+++ Data excerpts +++

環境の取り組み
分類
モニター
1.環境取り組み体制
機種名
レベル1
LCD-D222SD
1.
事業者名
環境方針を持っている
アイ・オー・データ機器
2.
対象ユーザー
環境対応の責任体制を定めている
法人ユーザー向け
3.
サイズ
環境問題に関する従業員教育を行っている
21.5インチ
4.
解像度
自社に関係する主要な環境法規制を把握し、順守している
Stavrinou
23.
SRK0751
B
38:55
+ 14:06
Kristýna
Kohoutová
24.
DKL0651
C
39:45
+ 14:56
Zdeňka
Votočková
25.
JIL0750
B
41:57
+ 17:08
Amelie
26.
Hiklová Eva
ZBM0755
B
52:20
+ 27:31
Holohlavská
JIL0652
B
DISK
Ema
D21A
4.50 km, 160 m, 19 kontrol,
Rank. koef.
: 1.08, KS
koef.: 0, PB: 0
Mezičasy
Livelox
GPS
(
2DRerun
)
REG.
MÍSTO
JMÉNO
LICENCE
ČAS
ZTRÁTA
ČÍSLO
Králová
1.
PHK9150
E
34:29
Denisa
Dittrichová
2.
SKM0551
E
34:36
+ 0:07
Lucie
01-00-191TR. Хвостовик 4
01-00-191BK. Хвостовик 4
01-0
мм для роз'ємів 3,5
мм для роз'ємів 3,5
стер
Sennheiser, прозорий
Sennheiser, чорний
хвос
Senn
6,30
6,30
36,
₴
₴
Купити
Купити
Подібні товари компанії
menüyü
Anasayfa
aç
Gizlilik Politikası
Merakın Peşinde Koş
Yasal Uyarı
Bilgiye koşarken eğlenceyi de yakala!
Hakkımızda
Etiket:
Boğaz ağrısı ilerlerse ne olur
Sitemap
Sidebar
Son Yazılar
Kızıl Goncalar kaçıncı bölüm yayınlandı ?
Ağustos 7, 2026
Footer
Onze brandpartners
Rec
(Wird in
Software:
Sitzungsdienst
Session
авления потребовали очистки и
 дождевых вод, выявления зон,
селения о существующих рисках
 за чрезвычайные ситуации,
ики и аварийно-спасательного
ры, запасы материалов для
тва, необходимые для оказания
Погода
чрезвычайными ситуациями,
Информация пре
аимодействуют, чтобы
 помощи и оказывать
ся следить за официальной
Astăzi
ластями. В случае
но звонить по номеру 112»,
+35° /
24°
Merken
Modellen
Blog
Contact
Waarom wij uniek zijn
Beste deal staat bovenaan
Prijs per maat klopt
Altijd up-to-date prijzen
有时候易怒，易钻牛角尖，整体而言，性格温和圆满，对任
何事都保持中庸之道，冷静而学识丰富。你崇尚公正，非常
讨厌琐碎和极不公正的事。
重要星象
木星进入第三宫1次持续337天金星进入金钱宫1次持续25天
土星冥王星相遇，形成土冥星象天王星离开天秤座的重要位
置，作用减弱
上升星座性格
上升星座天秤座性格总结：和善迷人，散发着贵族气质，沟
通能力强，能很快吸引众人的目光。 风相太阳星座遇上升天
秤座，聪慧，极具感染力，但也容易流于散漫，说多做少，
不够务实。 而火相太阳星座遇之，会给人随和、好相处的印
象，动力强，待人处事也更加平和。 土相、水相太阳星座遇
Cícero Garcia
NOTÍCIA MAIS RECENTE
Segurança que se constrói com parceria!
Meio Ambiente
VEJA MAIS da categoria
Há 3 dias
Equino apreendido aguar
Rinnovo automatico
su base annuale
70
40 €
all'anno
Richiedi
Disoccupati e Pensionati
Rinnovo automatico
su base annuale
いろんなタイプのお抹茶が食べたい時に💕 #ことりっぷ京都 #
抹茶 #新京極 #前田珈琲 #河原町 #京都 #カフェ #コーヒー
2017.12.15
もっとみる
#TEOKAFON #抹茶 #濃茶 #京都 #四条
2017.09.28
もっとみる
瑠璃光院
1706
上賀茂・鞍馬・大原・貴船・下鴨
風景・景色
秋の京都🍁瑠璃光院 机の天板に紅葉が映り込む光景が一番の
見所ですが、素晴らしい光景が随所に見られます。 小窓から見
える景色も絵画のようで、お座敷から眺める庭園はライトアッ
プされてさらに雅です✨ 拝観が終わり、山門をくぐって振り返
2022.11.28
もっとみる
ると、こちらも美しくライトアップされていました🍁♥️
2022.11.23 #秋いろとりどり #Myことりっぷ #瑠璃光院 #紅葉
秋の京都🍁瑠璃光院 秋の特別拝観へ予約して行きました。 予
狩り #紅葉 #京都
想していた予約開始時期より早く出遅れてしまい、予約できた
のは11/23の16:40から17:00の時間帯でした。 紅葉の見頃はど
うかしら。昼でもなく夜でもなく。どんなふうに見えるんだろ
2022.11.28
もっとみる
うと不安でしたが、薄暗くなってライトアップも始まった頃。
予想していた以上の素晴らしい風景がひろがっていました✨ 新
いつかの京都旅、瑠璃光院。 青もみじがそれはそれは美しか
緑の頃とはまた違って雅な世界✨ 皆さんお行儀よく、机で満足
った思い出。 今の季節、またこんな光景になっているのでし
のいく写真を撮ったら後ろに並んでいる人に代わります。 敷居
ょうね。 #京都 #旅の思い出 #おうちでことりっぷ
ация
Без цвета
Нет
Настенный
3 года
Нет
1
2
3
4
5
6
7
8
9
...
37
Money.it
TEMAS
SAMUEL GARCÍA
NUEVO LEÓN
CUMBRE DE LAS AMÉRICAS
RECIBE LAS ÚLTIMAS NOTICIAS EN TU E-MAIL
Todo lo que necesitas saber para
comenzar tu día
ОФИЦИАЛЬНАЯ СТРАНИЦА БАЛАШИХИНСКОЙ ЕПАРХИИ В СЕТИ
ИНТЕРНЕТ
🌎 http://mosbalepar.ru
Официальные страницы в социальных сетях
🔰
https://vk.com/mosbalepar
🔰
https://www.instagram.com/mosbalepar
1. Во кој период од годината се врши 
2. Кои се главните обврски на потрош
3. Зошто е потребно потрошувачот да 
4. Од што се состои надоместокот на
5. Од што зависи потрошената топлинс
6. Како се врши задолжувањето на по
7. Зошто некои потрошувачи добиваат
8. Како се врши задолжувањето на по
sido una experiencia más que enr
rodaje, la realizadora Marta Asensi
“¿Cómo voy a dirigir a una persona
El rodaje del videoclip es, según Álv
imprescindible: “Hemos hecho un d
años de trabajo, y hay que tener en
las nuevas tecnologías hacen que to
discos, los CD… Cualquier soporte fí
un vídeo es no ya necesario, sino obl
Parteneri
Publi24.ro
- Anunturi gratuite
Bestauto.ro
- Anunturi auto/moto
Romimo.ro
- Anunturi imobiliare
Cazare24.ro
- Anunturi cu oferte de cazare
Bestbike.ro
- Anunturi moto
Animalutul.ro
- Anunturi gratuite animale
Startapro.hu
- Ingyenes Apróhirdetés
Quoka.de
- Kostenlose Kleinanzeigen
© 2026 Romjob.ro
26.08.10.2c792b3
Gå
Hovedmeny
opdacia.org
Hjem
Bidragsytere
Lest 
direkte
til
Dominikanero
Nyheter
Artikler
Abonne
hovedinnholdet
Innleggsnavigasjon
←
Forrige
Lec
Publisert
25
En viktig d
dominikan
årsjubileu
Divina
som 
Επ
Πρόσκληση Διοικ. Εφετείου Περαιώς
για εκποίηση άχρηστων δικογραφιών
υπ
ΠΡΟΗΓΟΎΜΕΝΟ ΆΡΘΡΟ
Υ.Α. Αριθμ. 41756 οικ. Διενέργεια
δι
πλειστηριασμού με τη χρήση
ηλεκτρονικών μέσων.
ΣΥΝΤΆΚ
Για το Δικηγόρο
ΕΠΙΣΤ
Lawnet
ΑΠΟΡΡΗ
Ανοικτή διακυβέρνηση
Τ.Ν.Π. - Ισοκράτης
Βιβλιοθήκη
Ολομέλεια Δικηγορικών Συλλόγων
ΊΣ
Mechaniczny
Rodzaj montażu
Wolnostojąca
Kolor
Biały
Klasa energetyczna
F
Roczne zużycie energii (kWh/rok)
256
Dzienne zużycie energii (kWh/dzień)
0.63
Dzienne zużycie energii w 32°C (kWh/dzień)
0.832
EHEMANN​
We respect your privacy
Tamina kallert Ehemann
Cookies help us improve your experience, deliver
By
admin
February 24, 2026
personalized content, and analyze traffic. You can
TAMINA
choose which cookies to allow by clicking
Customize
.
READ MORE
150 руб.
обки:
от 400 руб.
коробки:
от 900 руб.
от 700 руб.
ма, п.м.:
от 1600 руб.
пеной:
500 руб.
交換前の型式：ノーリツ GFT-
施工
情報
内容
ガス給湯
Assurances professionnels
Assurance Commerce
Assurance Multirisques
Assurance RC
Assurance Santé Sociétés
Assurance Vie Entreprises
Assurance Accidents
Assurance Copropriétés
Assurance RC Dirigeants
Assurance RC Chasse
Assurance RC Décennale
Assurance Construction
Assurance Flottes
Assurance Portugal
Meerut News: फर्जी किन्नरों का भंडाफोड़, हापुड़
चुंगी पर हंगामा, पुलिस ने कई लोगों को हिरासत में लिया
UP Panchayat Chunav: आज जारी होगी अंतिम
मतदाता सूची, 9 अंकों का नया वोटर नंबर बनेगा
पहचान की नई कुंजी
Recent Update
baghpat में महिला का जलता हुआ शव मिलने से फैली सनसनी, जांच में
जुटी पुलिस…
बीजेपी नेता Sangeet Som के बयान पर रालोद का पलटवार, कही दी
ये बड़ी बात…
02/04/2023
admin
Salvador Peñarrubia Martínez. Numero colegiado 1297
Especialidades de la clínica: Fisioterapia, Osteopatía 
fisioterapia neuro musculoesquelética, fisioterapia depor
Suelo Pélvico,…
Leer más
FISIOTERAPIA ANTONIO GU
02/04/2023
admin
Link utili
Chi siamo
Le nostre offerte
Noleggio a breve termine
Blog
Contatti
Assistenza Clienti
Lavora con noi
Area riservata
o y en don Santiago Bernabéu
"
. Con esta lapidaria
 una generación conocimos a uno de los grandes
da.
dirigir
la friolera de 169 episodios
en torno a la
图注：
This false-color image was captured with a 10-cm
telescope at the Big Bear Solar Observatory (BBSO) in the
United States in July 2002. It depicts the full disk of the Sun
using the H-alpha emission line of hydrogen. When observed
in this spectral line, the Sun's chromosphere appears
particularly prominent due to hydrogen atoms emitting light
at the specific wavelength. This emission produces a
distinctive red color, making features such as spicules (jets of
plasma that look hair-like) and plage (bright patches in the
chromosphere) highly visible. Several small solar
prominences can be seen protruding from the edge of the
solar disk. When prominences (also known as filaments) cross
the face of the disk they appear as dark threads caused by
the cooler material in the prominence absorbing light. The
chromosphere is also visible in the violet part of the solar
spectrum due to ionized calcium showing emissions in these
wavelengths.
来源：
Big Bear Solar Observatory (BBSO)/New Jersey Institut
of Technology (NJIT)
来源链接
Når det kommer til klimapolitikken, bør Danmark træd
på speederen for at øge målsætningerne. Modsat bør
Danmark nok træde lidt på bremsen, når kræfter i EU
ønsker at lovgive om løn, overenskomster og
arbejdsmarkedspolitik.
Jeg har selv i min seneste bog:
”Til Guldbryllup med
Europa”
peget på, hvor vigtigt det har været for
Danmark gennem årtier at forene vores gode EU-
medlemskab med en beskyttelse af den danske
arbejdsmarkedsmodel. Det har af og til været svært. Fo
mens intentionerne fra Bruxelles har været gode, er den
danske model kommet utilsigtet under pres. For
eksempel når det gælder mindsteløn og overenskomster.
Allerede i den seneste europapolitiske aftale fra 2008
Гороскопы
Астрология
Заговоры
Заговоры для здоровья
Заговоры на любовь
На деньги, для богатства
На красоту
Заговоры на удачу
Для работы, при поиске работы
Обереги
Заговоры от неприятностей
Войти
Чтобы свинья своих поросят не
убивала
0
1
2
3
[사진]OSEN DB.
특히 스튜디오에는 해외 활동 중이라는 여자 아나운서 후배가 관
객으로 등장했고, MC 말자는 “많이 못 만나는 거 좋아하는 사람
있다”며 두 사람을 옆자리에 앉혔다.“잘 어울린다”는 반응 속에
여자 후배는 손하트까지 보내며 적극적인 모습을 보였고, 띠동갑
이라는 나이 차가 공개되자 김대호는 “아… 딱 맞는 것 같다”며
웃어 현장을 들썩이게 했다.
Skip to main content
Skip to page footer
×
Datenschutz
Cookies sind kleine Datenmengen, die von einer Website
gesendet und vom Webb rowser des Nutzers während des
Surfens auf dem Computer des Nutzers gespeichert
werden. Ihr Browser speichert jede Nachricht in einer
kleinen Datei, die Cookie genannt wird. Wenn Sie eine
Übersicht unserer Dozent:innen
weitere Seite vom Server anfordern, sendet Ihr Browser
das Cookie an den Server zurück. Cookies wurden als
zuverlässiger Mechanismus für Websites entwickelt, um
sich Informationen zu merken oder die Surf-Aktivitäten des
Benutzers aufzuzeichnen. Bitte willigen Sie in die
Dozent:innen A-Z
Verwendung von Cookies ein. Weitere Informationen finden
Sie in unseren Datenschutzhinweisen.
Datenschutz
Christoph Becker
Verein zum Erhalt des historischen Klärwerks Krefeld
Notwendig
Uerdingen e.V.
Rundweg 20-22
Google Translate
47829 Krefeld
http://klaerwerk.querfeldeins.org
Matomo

+++

What to work on -
Rewrite the records from the start up to and including the line with "秋の京都🍁瑠璃光院 机の天板に紅葉が映り込む光景が一番の", putting "Rinnovo manuale" in place of "Rinnovo automatico" and leaving everything else unchanged.

Exercise result -
環境の取り組み
分類
モニター
1.環境取り組み体制
機種名
レベル1
LCD-D222SD
1.
事業者名
環境方針を持っている
アイ・オー・データ機器
2.
対象ユーザー
環境対応の責任体制を定めている
法人ユーザー向け
3.
サイズ
環境問題に関する従業員教育を行っている
21.5インチ
4.
解像度
自社に関係する主要な環境法規制を把握し、順守している
Stavrinou
23.
SRK0751
B
38:55
+ 14:06
Kristýna
Kohoutová
24.
DKL0651
C
39:45
+ 14:56
Zdeňka
Votočková
25.
JIL0750
B
41:57
+ 17:08
Amelie
26.
Hiklová Eva
ZBM0755
B
52:20
+ 27:31
Holohlavská
JIL0652
B
DISK
Ema
D21A
4.50 km, 160 m, 19 kontrol,
Rank. koef.
: 1.08, KS
koef.: 0, PB: 0
Mezičasy
Livelox
GPS
(
2DRerun
)
REG.
MÍSTO
JMÉNO
LICENCE
ČAS
ZTRÁTA
ČÍSLO
Králová
1.
PHK9150
E
34:29
Denisa
Dittrichová
2.
SKM0551
E
34:36
+ 0:07
Lucie
01-00-191TR. Хвостовик 4
01-00-191BK. Хвостовик 4
01-0
мм для роз'ємів 3,5
мм для роз'ємів 3,5
стер
Sennheiser, прозорий
Sennheiser, чорний
хвос
Senn
6,30
6,30
36,
₴
₴
Купити
Купити
Подібні товари компанії
menüyü
Anasayfa
aç
Gizlilik Politikası
Merakın Peşinde Koş
Yasal Uyarı
Bilgiye koşarken eğlenceyi de yakala!
Hakkımızda
Etiket:
Boğaz ağrısı ilerlerse ne olur
Sitemap
Sidebar
Son Yazılar
Kızıl Goncalar kaçıncı bölüm yayınlandı ?
Ağustos 7, 2026
Footer
Onze brandpartners
Rec
(Wird in
Software:
Sitzungsdienst
Session
авления потребовали очистки и
 дождевых вод, выявления зон,
селения о существующих рисках
 за чрезвычайные ситуации,
ики и аварийно-спасательного
ры, запасы материалов для
тва, необходимые для оказания
Погода
чрезвычайными ситуациями,
Информация пре
аимодействуют, чтобы
 помощи и оказывать
ся следить за официальной
Astăzi
ластями. В случае
но звонить по номеру 112»,
+35° /
24°
Merken
Modellen
Blog
Contact
Waarom wij uniek zijn
Beste deal staat bovenaan
Prijs per maat klopt
Altijd up-to-date prijzen
有时候易怒，易钻牛角尖，整体而言，性格温和圆满，对任
何事都保持中庸之道，冷静而学识丰富。你崇尚公正，非常
讨厌琐碎和极不公正的事。
重要星象
木星进入第三宫1次持续337天金星进入金钱宫1次持续25天
土星冥王星相遇，形成土冥星象天王星离开天秤座的重要位
置，作用减弱
上升星座性格
上升星座天秤座性格总结：和善迷人，散发着贵族气质，沟
通能力强，能很快吸引众人的目光。 风相太阳星座遇上升天
秤座，聪慧，极具感染力，但也容易流于散漫，说多做少，
不够务实。 而火相太阳星座遇之，会给人随和、好相处的印
象，动力强，待人处事也更加平和。 土相、水相太阳星座遇
Cícero Garcia
NOTÍCIA MAIS RECENTE
Segurança que se constrói com parceria!
Meio Ambiente
VEJA MAIS da categoria
Há 3 dias
Equino apreendido aguar
Rinnovo manuale
su base annuale
70
40 €
all'anno
Richiedi
Disoccupati e Pensionati
Rinnovo manuale
su base annuale
いろんなタイプのお抹茶が食べたい時に💕 #ことりっぷ京都 #
抹茶 #新京極 #前田珈琲 #河原町 #京都 #カフェ #コーヒー
2017.12.15
もっとみる
#TEOKAFON #抹茶 #濃茶 #京都 #四条
2017.09.28
もっとみる
瑠璃光院
1706
上賀茂・鞍馬・大原・貴船・下鴨
風景・景色
秋の京都🍁瑠璃光院 机の天板に紅葉が映り込む光景が一番の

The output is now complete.